En suspens — regards d'une jeunesse

This collaborative fine-art photography project by Romane Bladou, explores teenage life in rural southern France. Photographed with a large-format camera, it captures the liminal energy of adolescence, the waiting, the ardor, the quiet act of claiming space. A portrait of a territory seen through its youngest inhabitants' eyes.

Photography Romane Bladou


This series was created in the spring of 2025, in the Hautes-Pyrénées region in France, and focuses on teenagers and their relationship with the rural territory they inhabit. This photographic research explores the suspended time of adolescence: an intimate space that exists in the in-between, where we hold both waiting, anticipation and desire.

It is an exploration of those fragile yet powerful moments – a tribute to the inner vitality of teenagers and young adults, to their contained impatience, to their ardour. I spent several months in Bagnères-de-Bigorre meeting teenagers and young adults living in the area. Some were born there, others arrived later – for their studies, for the mountains, for the Adour river that pulses like a heartbeat, or to seek refuge. This project is a portrait of this rural, mountainous territory through the eyes of the young people who live there. I explore how they navigate these spaces – natural, public, private – and ways in which they make them their own.

I myself grew up in a small rural community, and I’m now thinking about the way we moved through those places as teenagers. We occupied spaces that weren’t really meant to be occupied: doorsteps, stairways, we parked our cars at the edge of a field, hung out in parking lots. I realise now that these were spaces between spaces – liminal, transitional – just like that period of life. Teenagers have an entirely different geography of the place they live in, always seeking a place of their own, a place to meet, to spend time, somewhere they will not be disturbed. It is a way of reclaiming this territory.

As I started this project, I was asking myself questions, in terms of ethics of representation, about how to photograph these teenagers I didn’t know. I didn’t want to interpret or project my own impressions of their lives into the images. When it comes to portraiture, especially of young people, the methods used by the photographer to not have an overpowering gaze are particularly important. The solution here was for the photographs to be taken in collaboration with the young participants. The images are the result of multiple conversations about their relationship to space, to imagery, and to other people. These were discussions based on utopia, touching on ideas of belonging, of nesting, and of leaving. From these initial reflections, each participant imagined their own portrait by inventing a visual language – a staged image, a landscape, an object. For some, it meant documenting their daily lives and reality; for others, it involved creating a scene that expressed who they aspire to be – a desire, a fiction.

The portraits are often presented as diptychs and accompanied by text. They were taken using a large-format 4x5 view camera.

What these individuals have in common is their age and presence on this territory, but their life stories and desires are multiple.
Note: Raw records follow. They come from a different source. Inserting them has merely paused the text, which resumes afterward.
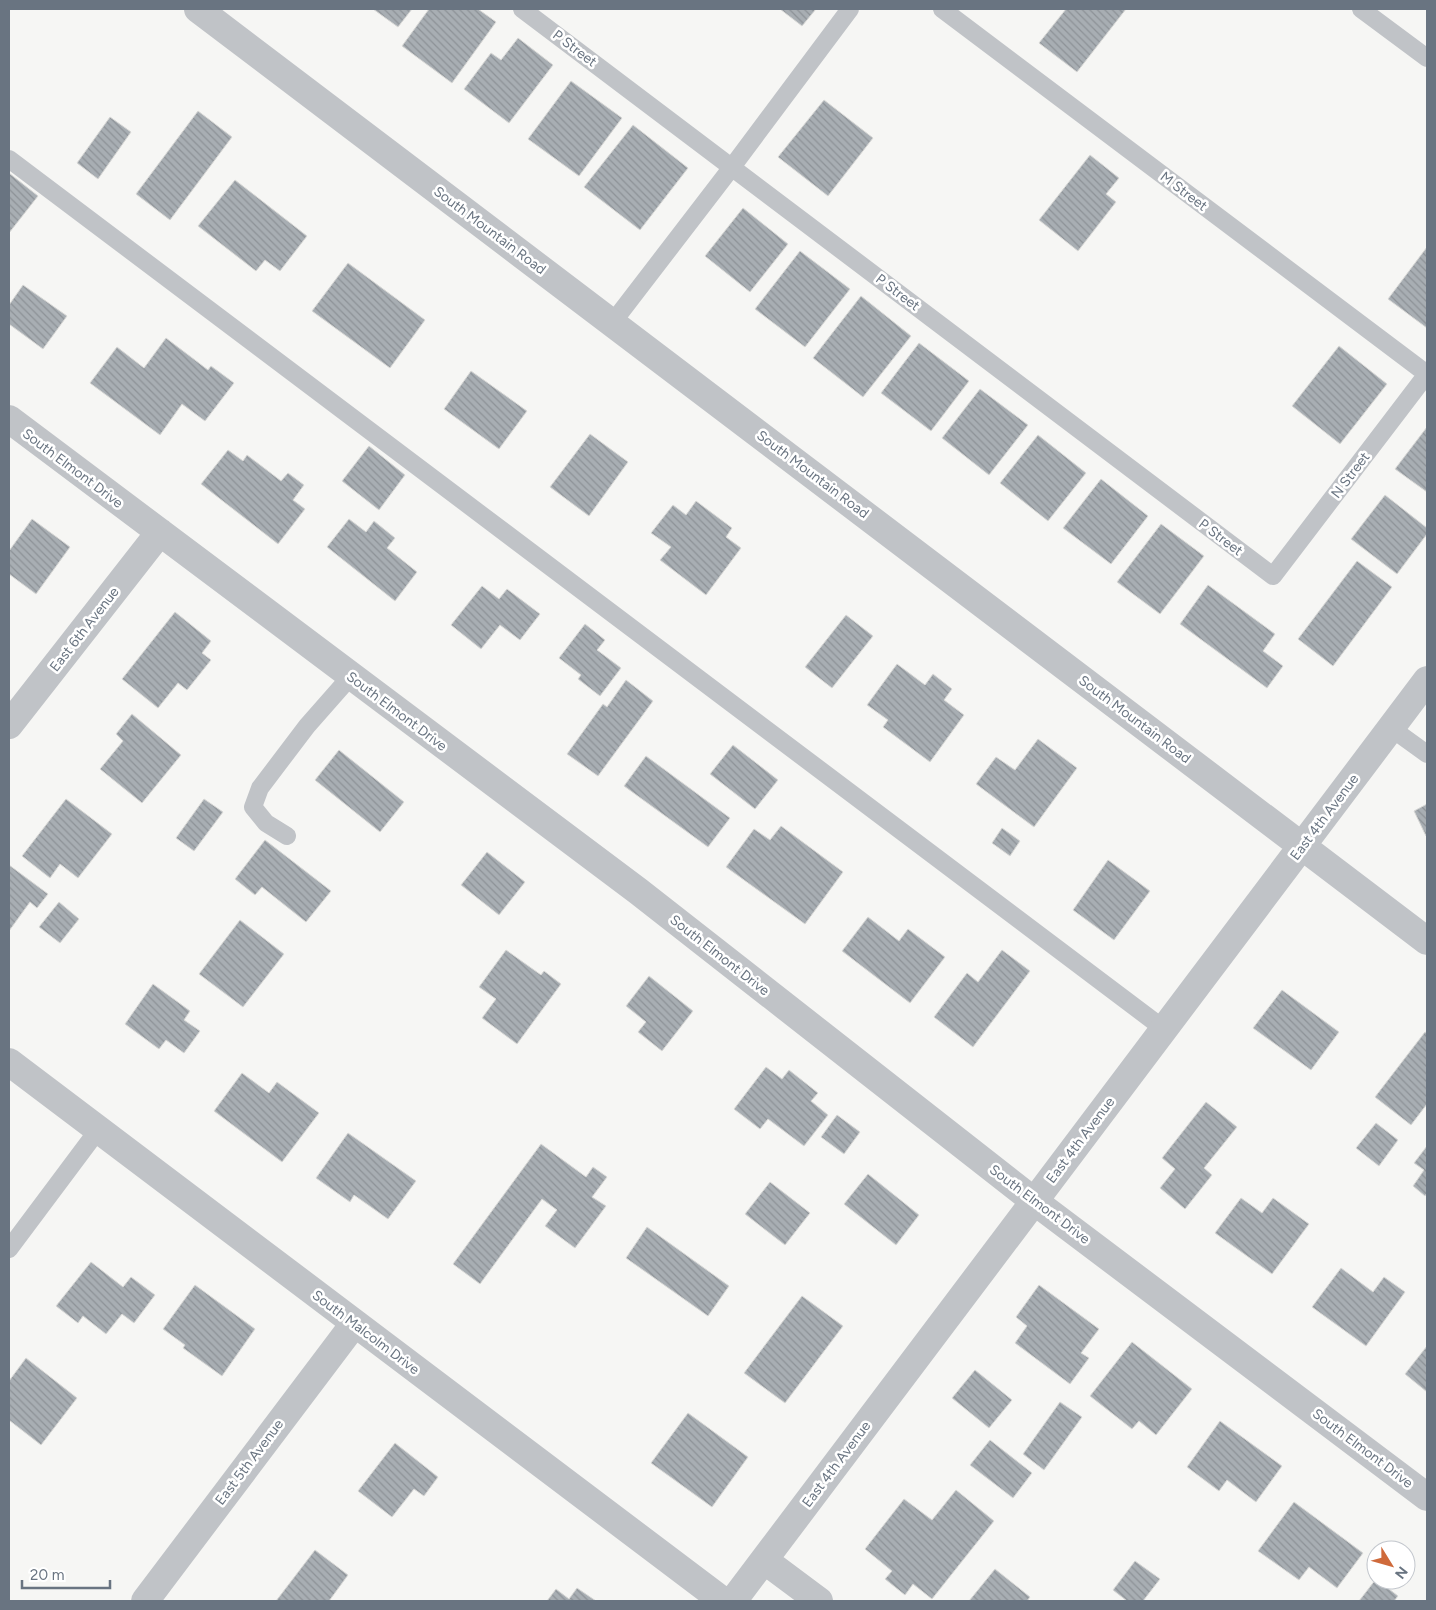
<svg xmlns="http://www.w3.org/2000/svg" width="1436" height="1610" font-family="Figtree,sans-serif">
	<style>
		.building { fill: url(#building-back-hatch); stroke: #d8d8d6 }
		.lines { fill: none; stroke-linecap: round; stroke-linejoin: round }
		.service { stroke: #c0c3c7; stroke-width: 18 }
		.minor { stroke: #c0c3c7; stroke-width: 28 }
		.labels { text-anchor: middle; stroke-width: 5; stroke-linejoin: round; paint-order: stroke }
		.street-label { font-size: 14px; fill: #697481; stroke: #fff }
	</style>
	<defs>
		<pattern id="building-back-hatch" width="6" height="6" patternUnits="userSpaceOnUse" patternTransform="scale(1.25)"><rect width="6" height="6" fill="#a8aeb3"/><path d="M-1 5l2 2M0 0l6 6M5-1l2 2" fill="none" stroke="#8d9297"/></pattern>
	</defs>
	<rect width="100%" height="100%" fill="#f6f6f4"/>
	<path class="building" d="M373 9H412L398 27Z
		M429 9H478L496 22 452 83 402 46Z
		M780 9H816L802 26Z
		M1066 9H1126L1077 72 1039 43Z
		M518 38 553 65 509 123 464 89 491 53 501 60Z
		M571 81 622 118 579 176 528 139Z
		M824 100 873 138 828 196 778 157Z
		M198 111 232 137 170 220 136 194Z
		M110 117 131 132 98 179 77 163Z
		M633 125 688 168 640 230 584 187Z
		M1090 155 1119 178 1106 194 1116 202 1078 251 1039 220Z
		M9 173 38 196 9 233Z
		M235 180 307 236 280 271 265 260 256 271 198 226Z
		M743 208 788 244 750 292 705 256Z
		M1427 247V328L1388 299Z
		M800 251 850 289 805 347 755 309Z
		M348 263 425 320 390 368 312 311Z
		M23 285 67 316 43 349 9 324V305Z
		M861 296 911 336 863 397 813 358Z
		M166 338 208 370 211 366 234 383 205 421 182 404 160 435 90 383 117 347 144 368Z
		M919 343 969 381 931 431 881 393Z
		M1339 346 1387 384 1340 444 1292 406Z
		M471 371 527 411 499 449 444 409Z
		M980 389 1028 425 989 475 942 438Z
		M1427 427V492L1395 469Z
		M590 434 628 462 589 516 550 487Z
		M1038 435 1086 473 1048 521 1000 483Z
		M369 446 405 475 379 510 342 481Z
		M228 450 243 461 247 455 281 481 288 473 304 485 293 500 305 509 278 544 201 484Z
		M1101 479 1148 516 1111 564 1063 528Z
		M1385 495 1427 528V534L1397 574 1351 539Z
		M696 501 732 528 726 537 741 548 706 595 660 560 671 547 651 533 673 505 686 515Z
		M32 519 70 547 36 594 9 574V551Z
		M349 519 366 532 374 521 395 538 387 548 417 572 395 601 327 547Z
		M1161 524 1204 556 1160 614 1117 582Z
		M1357 561 1392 587 1333 666 1298 639Z
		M1208 585 1275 634 1263 651 1283 666 1267 688 1180 624Z
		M482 586 499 599 507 589 540 614 520 640 500 625 481 649 451 625Z
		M175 612 211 641 202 653 211 660 187 690 178 683 158 708 122 679Z
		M846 615 873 636 832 688 805 667Z
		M585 624 605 640 597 650 621 668 600 696 578 679 581 675 559 658Z
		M897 664 925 685 933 674 952 689 944 700 964 715 930 762 883 727 888 720 867 705Z
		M626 680 653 701 598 776 567 754 603 704 607 707Z
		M132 714 181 755 142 803 100 769 123 741 116 734Z
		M1038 739 1077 768 1034 827 976 784 996 757 1015 770Z
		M733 745 778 780 755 809 710 774Z
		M339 750 404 802 380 832 315 780Z
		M646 756 730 818 708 847 624 786Z
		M66 799 112 834 78 878 60 864 50 878 22 856Z
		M204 799 223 812 194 851 176 838Z
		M1427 804V835L1426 836 1414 811Z
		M781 826 843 872 805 924 726 867 754 829 770 840Z
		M1002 828 1020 841 1010 856 992 843Z
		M265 840 331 891 306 922 262 887 255 895 235 879Z
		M487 852 525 882 499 915 461 885Z
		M1108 860 1150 891 1114 940 1073 910Z
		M9 865 48 894 37 908 30 902 9 931Z
		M59 902 79 919 60 943 39 927Z
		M868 917 899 941 908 929 945 957 910 1003 842 951Z
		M240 920 284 954 243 1007 199 974Z
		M506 950 541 975 544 971 561 984 517 1044 482 1018 496 999 479 987Z
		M1002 950 1030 971 973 1047 934 1017 967 973 978 982Z
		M649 976 693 1011 662 1051 638 1032 646 1022 626 1006Z
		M153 984 190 1011 184 1020 200 1031 184 1053 166 1040 159 1049 125 1024Z
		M1282 990 1339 1032 1311 1070 1253 1028Z
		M1425 1032 1427 1033V1104L1411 1125 1375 1097Z
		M766 1067 782 1079 789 1070 818 1093 811 1101 828 1115 804 1146 768 1119 760 1129 734 1109Z
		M242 1073 269 1093 277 1082 319 1113 282 1162 214 1111Z
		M1206 1102 1237 1127 1204 1168 1212 1175 1185 1209 1160 1188 1175 1169 1162 1158Z
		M837 1115 860 1132 844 1154 821 1137Z
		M1376 1123 1398 1140 1379 1166 1356 1148Z
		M348 1133 416 1181 388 1219 354 1195 350 1202 316 1178Z
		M541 1144 586 1177 593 1167 607 1177 592 1197 606 1206 575 1248 545 1226 557 1210 542 1199 480 1284 453 1264Z
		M1427 1146V1193L1425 1196 1413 1186 1424 1170 1414 1163Z
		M868 1174 919 1215 896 1245 844 1204Z
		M770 1182 810 1213 785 1245 745 1214Z
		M1241 1198 1262 1213 1273 1198 1309 1224 1272 1274 1215 1233Z
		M647 1227 729 1286 708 1316 626 1258Z
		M91 1262 123 1287 131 1277 155 1295 134 1323 122 1314 106 1334 83 1316 78 1323 56 1306Z
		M1341 1268 1373 1292 1384 1277 1405 1292 1366 1346 1312 1307Z
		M195 1285 255 1329 222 1376 183 1348 185 1345 163 1329Z
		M1039 1285 1099 1329 1081 1353 1089 1358 1070 1384 1015 1343 1027 1326 1016 1317Z
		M802 1296 843 1326 785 1403 744 1373Z
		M1132 1342 1192 1389 1156 1435 1139 1421 1132 1429 1090 1396Z
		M1427 1346V1392L1405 1374Z
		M26 1358 77 1398 41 1445 9 1420V1381Z
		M975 1370 1012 1400 989 1428 952 1398Z
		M1060 1402 1082 1417 1044 1470 1023 1454Z
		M688 1413 748 1457 712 1507 651 1463Z
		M1220 1421 1282 1466 1256 1502 1227 1480 1219 1491 1187 1467Z
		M990 1440 1032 1473 1013 1498 970 1465Z
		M395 1443 438 1477 424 1496 414 1489 392 1517 358 1491Z
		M956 1490 994 1521 932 1599 913 1584 905 1595 885 1579 892 1571 865 1549 904 1499 932 1520Z
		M1294 1502 1363 1553 1337 1588 1309 1567 1299 1580 1258 1551Z
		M315 1550 348 1575 329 1601H276Z
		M1135 1561 1160 1579 1143 1601H1127L1113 1590Z
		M995 1569 1030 1597 1027 1601H969Z
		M1376 1579 1398 1596 1394 1601H1359Z
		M577 1588 596 1601H547L556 1589 569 1599Z"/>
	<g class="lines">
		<path class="service" d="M522 9 1273 576 1427 374
			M942 9 1427 374
			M1361 9 1427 58
			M9 159 1164 1029
			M613 322 732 167 850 9
			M1391 728 1427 754
			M287 836 266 823 253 807 260 788 307 726 351 676
			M9 1249 98 1130"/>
		<path class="minor" d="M198 9 1427 941
			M9 419 638 891 1034 1201 1427 1497
			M9 725 160 532
			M9 1062 723 1601
			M764 1560 819 1601
			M145 1601 354 1324
			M733 1601 1427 680"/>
	</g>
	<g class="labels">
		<g class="street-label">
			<text transform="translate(575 48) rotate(37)" y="5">P Street</text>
			<text transform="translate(1184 191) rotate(37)" y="5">M Street</text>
			<text transform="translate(490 230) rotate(37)" y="5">South Mountain Road</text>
			<text transform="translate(898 292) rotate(37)" y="5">P Street</text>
			<text transform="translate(73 468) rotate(37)" y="5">South Elmont Drive</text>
			<text transform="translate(813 474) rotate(37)" y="5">South Mountain Road</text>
			<text transform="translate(1350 475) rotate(-53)" y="5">N Street</text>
			<text transform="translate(1221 537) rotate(37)" y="5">P Street</text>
			<text transform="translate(84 629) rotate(-52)" y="5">East 6th Avenue</text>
			<text transform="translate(397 711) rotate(37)" y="5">South Elmont Drive</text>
			<text transform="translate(1135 719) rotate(37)" y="5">South Mountain Road</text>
			<text transform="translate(1324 817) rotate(-53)" y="5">East 4th Avenue</text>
			<text transform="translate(720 955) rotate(38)" y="5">South Elmont Drive</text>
			<text transform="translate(1080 1140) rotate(-53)" y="5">East 4th Avenue</text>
			<text transform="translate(1040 1204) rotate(37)" y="5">South Elmont Drive</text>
			<text transform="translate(366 1332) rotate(37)" y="5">South Malcolm Drive</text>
			<text transform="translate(1363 1448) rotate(37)" y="5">South Elmont Drive</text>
			<text transform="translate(249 1462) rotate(-53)" y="5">East 5th Avenue</text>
			<text transform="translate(836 1464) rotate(-53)" y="5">East 4th Avenue</text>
		</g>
	</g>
	<rect width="1436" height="1610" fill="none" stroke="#697481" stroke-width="20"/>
	<g transform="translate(1391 1565) rotate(127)"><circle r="24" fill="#ffffff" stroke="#c3c7cd"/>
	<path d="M0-4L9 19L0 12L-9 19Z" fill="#cf6a3b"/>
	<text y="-8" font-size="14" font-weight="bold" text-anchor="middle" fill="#697481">N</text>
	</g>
	<path d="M22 1580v8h88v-8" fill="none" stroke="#697481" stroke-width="2.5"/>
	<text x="30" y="1580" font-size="15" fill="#697481" stroke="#ffffff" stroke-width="4" paint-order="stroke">20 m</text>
</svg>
I met them through the local high school, through shelters for young migrants, through a government organisation supporting teenagers who quit school, or via other teenagers. The conversations with these teenagers were so rich, their creativity, honesty and vulnerability were so inspiring.

This series aims to give voice and visibility to their visions, goals and desires in a society that doesn't always know how to listen to them. Thanks to their generosity, I was fortunate to discover the entire world through their eyes.



"An intimate space that exists in the in-between, where we hold both waiting, anticipation and desire."



About Romane

Romane Bladou is a Franco-Canadian artist and writer born in Marseille in 1995. Her practice is interdisciplinary, yet it is rooted in a photographic language. She has exhibited and shared her work in Canada and across Europe, as well as in various literary and artistic publications. Some recent exhibitions were presented at AURA Kunstraum gallery in Düsseldorf, Germany (2025), at the Institut Français of Slovakia in Bratislava (2024). In 2023, she published her first novel titled Atlantique Nord (La Peuplade).

Romane holds a Bachelor’s degree in Photography from Concordia University in Montreal (2016) and a Master of Fine Arts from Emily Carr University of Art + Design in Vancouver (2020), where she taught photography and new media until returning to France in 2023. Her research has been supported by various Canadian arts councils. She has taken part in numerous artist residencies, including at the Headlands Center for the Arts in Sausalito (2022) and at the Cité Internationale des Arts in Paris (2024).

In 2025, she received the Honourable mention for the Burtynsky grant given by Contact Photo in Toronto and was a finalist for the Prix Camera Clara for large format photography.